Todd Goldman is the vice president and general manager for enterprise data integration at Informatica, a company that provides data integration software and services based on big data analytics. Todd holds a BSEE in engineering from Northwestern University and an MBA in Business from Northwestern University – Kellogg School of Management, having worked for IBM, ScaleMP, and nlyte Software prior to Informatica. In this interview he talks about Informatica’s unique value proposition in the big data space and emphasizes important aspects for entrepreneurs to be aware of when building a startup in this space.
Sramana Mitra: Todd, let’s start with setting some context for our audience, involving your personal background as well as Informatica’s expertise and work in the realm of big data.
Todd Goldman: I have been in high-tech for the past 25 years. I started off in the network management space back when that was new. I started with HP, then hopped around the industry a bit and ended up at America Online, providing online services. When you look back, that was big data in its own way before the term became popular. I had executive roles from Netscape and AOL down to a couple of startups that were around data analytics across large data sets. I was with a company called X Rose, which was acquired by IBM.

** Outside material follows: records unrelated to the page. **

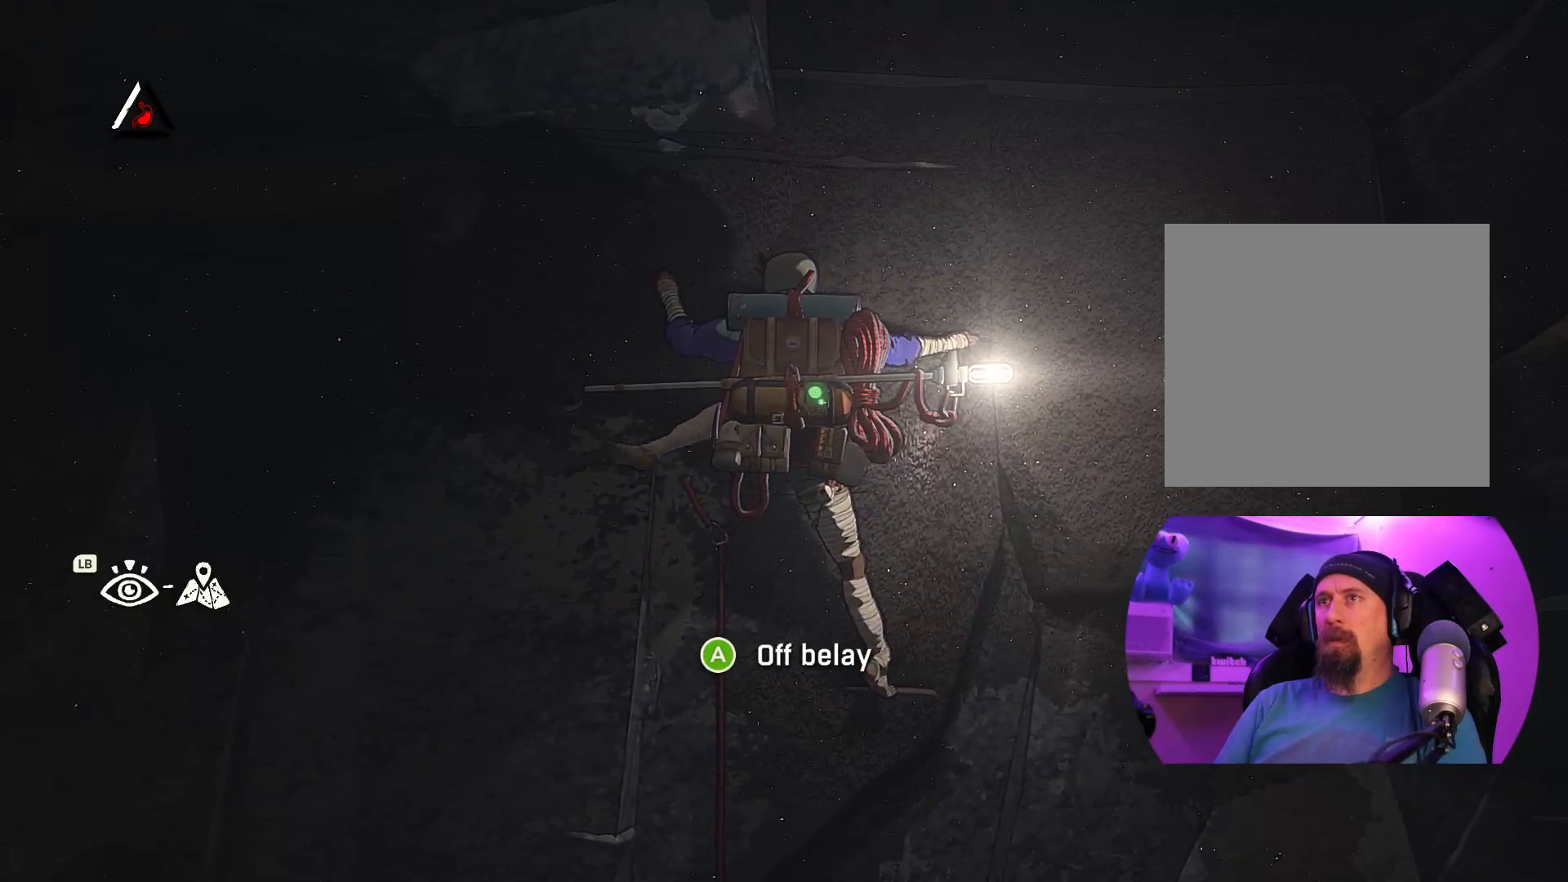
{"buttons": ["R1"], "left_stick": "center", "right_stick": "center", "events": [[384, "R1", "down"]]}
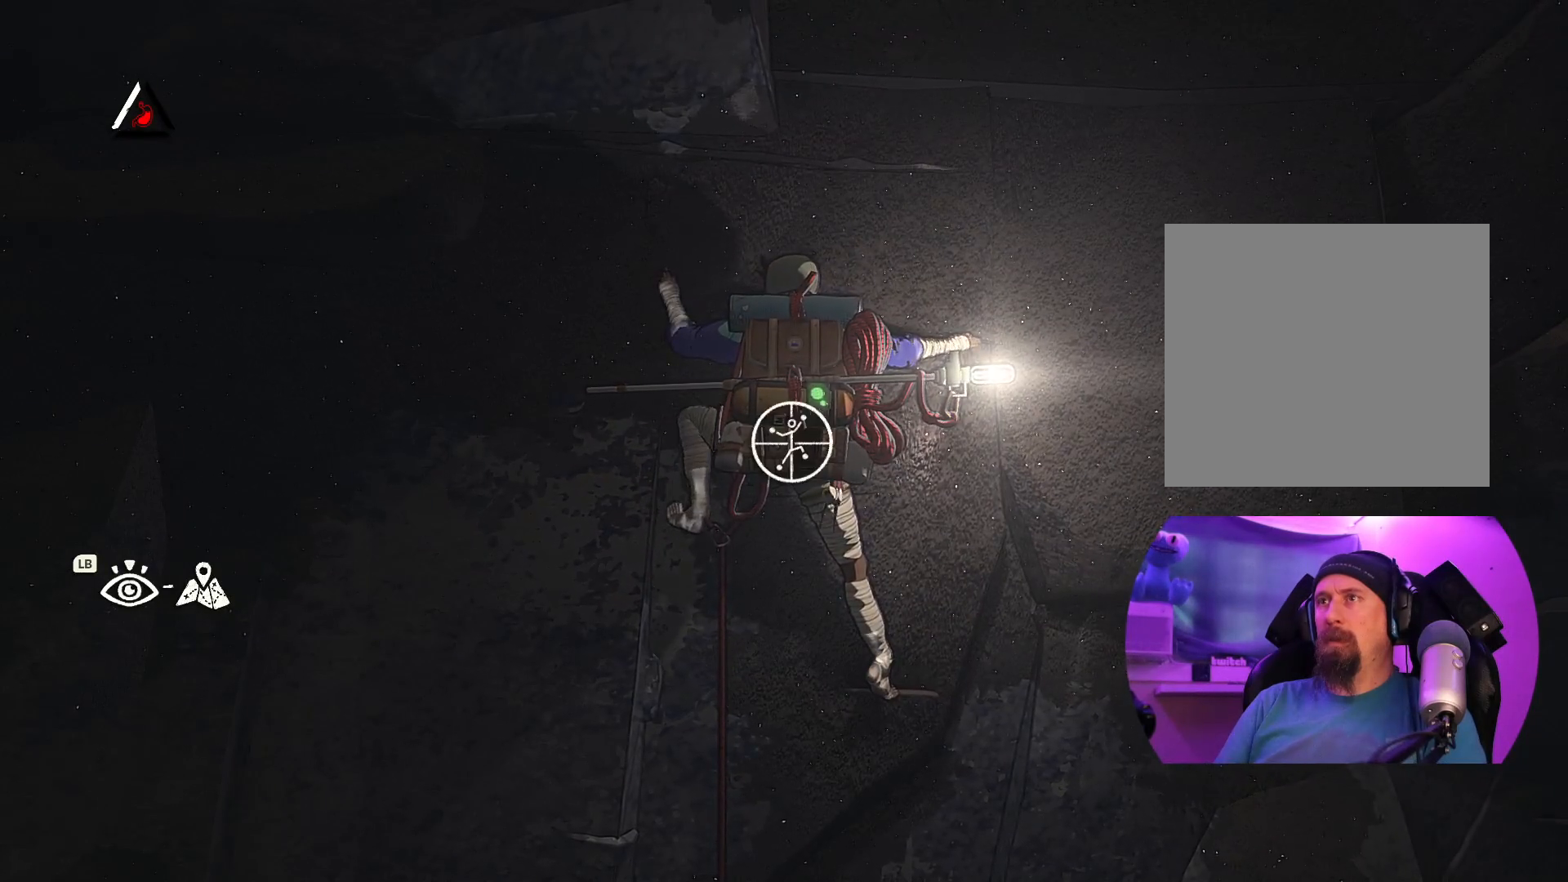
{"buttons": ["R1"], "left_stick": "center", "right_stick": "center", "events": []}
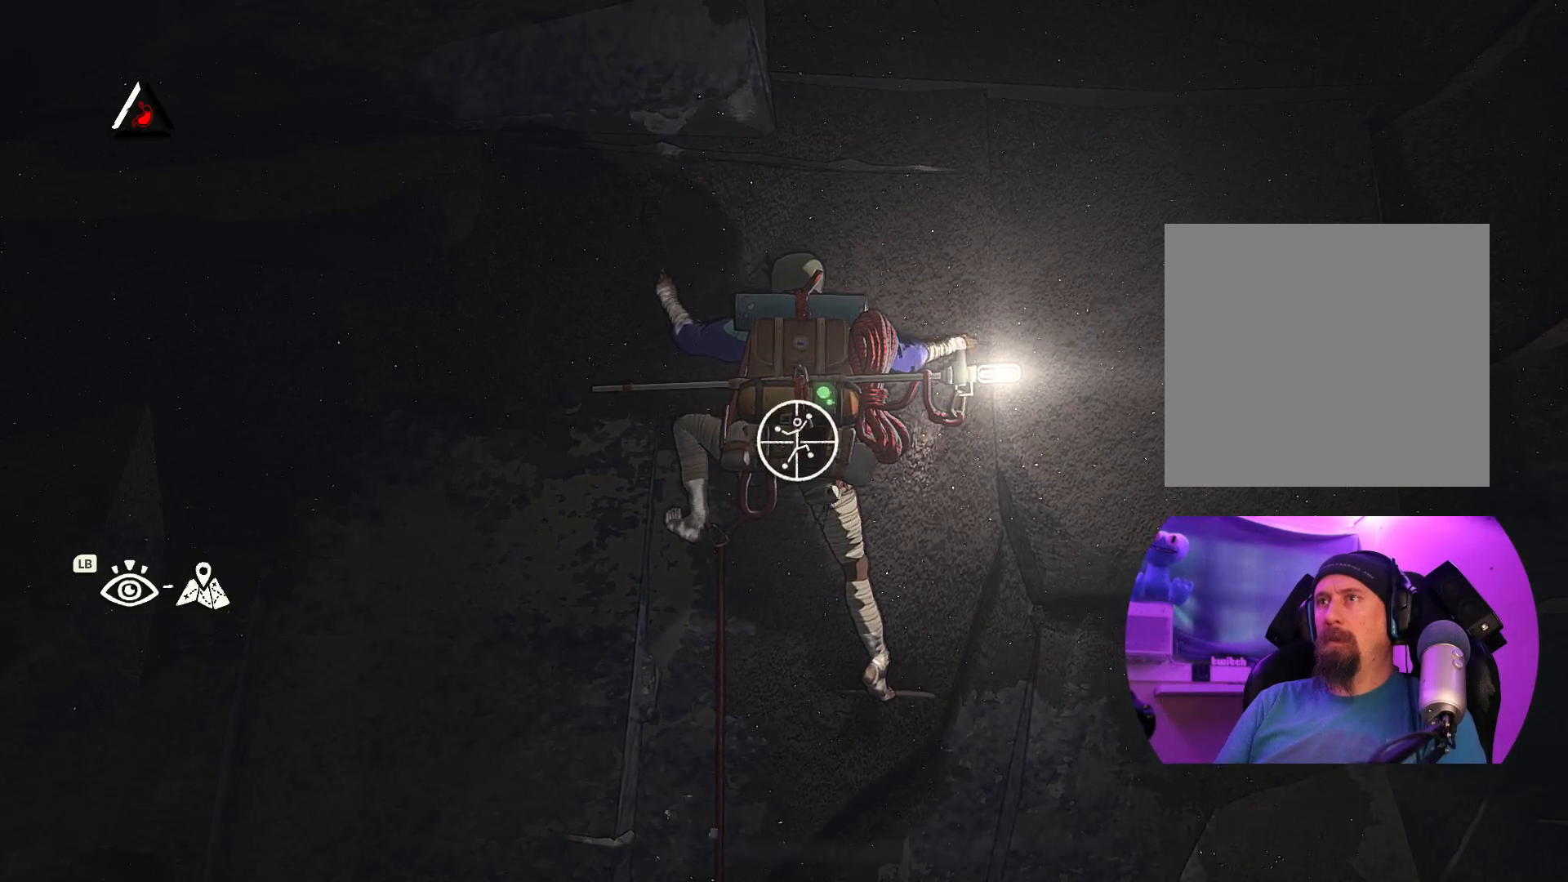
{"buttons": [], "left_stick": "center", "right_stick": "up-left", "events": [[34, "R1", "up"], [217, "right_stick", "up-left"]]}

Then I joined Informatica about one year ago as vice president and general manager of our data integration and business unit. Informatica is a company that has been around for 20 years. The company has always been focused on data and specifically helping our customers put their information potential to work. What we are really all about is that customers have data in raw form. Think of data as the new oil – which is an interesting analogy, because you can’t really do much with oil in its raw form. If you go up to the Canadian tar sand it is particularly dirty oil. So you have a pipeline at some place and you have to refine it. Then you have to refine it some more and then put it some place where people can actually use it. What Informatica does is we are helping our customers take their raw data, move it to where they need to use it, refine it, combine it, integrate it with other sources of data and turn it into information they can use as intellectual property to differentiate their offering and be competitive in the marketplace.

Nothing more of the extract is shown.